More Info about Yvonne Rainer: Dance and Film at Tramway: In October, Tramway is pleased to present the only European survey, combining live dance and film by world renowned choreographer, film maker and writer Yvonne Rainer. From Tues 5 - Sun 10 October there will be 6 days of film screenings plus 2 evenings of dance celebrating four decades of Yvonne Rainer’s work. There will also be a class with Rainer and a book-signing and reading event - both capacity limited. Tickets are on sale now www.tramway.org

‘Yvonne Rainer: Testimony to Improvisation 1972-5’

The show attempts to testify about Yvonne Rainer’s process of transforming rehearsal into performance into staged events into filmmaking. Her practice was situated at a time when improvisation was a working tool in use everywhere in the theater and art world in downtown New York from the 1960s to the mid 1970s. It was also a time when Yvonne’s dance work was very much process oriented.

The Grand Union was formed in 1970 with dancers who worked with Yvonne Rainer on her piece Continuous Project-Altered daily and shared the long history of The Judson Dance Theater. The group explored improvisation to find disjunctions that could not be reasoned, mimicking chance operations devised by John Cage. The process of improvising in front of the audience liberated the relation between time, duration and movement. Something unexpected and unplanned did happen. The “present” was now erupting on the stage and the spectator was part of it, not just an outsider to it. The spectator - by being there when the unforeseen happened - created the conditions for this slippage of power between audience and performers.

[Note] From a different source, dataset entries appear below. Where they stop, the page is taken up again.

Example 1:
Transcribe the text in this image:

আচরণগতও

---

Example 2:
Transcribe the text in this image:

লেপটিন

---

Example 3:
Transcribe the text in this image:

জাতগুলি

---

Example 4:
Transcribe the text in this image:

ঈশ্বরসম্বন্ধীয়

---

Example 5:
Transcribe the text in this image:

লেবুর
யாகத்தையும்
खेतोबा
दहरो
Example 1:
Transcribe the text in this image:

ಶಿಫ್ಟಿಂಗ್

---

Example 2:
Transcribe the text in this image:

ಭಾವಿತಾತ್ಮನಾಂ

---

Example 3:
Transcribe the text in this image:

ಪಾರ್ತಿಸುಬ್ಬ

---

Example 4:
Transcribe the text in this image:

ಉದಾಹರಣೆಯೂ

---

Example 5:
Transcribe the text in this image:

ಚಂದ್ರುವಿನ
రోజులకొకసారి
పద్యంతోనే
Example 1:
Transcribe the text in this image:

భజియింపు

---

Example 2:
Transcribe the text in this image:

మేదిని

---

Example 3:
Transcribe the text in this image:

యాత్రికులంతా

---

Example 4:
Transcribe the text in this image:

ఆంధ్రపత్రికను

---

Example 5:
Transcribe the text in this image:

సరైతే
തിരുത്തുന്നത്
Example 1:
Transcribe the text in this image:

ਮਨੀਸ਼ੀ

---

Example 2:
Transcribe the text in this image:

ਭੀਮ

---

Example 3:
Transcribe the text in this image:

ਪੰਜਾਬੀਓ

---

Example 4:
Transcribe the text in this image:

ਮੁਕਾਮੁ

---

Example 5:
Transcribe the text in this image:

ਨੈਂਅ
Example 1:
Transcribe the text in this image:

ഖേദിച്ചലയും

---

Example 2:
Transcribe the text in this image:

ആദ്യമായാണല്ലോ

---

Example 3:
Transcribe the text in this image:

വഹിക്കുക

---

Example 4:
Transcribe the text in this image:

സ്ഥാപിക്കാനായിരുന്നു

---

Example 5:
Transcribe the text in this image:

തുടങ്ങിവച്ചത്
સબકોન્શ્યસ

Yvonne Rainer’s work in this period is about constant transformation of movements and phrases oscillating between rehearsal and play as in Walk She Said. At times she reworked a solo like Trio A and changed it into a duet for “This is a story about a woman who…”. Props had changing functions from one performance to the next like the “box” in Performance and Lives of Performers. Yvonne staged people looking at what other people were doing on stage while avoiding any direct gaze at the audience as we see in Trio A. The narrative voices often referred to what you could see or what you had heard. Perception became operational and improvisation an ingredient added to undo the precision of exacting scripted parts. Some sections were loose in their rhythms when others were staged very tightly. The balancing act between tight and loose was fascinating and is one of the charms of the film Lives of Performers.

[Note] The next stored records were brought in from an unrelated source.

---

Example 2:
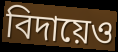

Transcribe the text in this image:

বিদায়েও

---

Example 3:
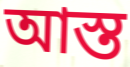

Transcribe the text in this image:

আস্ত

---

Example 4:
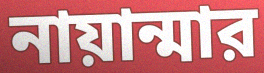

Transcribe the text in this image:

নায়ান্মার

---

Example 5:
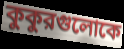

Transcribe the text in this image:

কুকুরগুলোকে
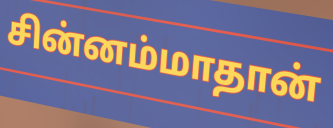
சின்னம்மாதான்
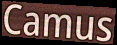
Camus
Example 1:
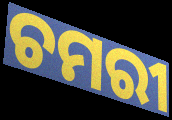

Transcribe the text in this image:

ଚମରୀ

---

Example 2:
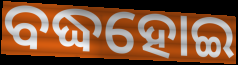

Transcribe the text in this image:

ବଦ୍ଧହୋଇ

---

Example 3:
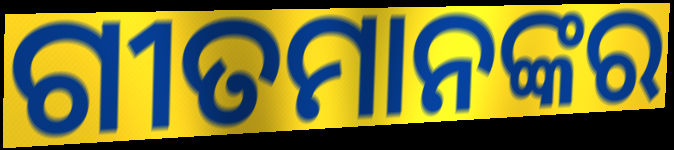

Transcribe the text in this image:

ଗୀତମାନଙ୍କର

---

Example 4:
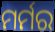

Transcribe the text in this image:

ମର୍ମର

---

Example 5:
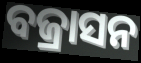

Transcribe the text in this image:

ବଜ୍ରାସନ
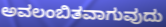
ಅವಲಂಬಿತವಾಗುವುದು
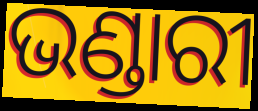
ଭଣ୍ଡାରୀ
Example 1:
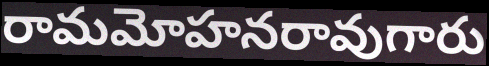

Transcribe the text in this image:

రామమోహనరావుగారు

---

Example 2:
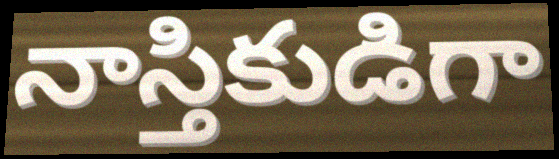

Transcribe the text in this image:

నాస్తికుడిగా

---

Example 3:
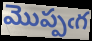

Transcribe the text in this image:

మొప్పఁగ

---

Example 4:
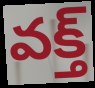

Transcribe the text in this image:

వక్త్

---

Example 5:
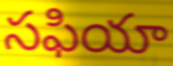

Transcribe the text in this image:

సఫియా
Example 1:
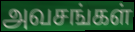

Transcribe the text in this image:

அவசங்கள்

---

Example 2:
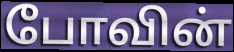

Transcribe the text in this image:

போவின்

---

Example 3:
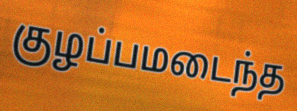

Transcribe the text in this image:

குழப்பமடைந்த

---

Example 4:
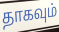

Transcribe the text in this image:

தாகவும்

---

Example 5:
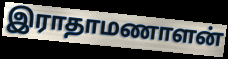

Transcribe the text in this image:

இராதாமணாளன்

The photographs I shot during this transitional period in Yvonne Rainer’s creative life were made to train myself. I wanted to acquire the ability to improvise in order to shoot her upcoming film Lives of Performers, which Yvonne Rainer was preparing and completed between January and May 1972 and for which I did the cinematography. Annette Michelson had recommended me to her in fall 1971 but you cannot shoot something you do not comprehend. I therefore had to learn. I owe to this fascinating moment the discovery of both improvisation and dance that were to nourish my own creative life for a long time to come. What I learned then I reflected in my first film What Maisie Knew in which Yvonne Rainer appears as a performer.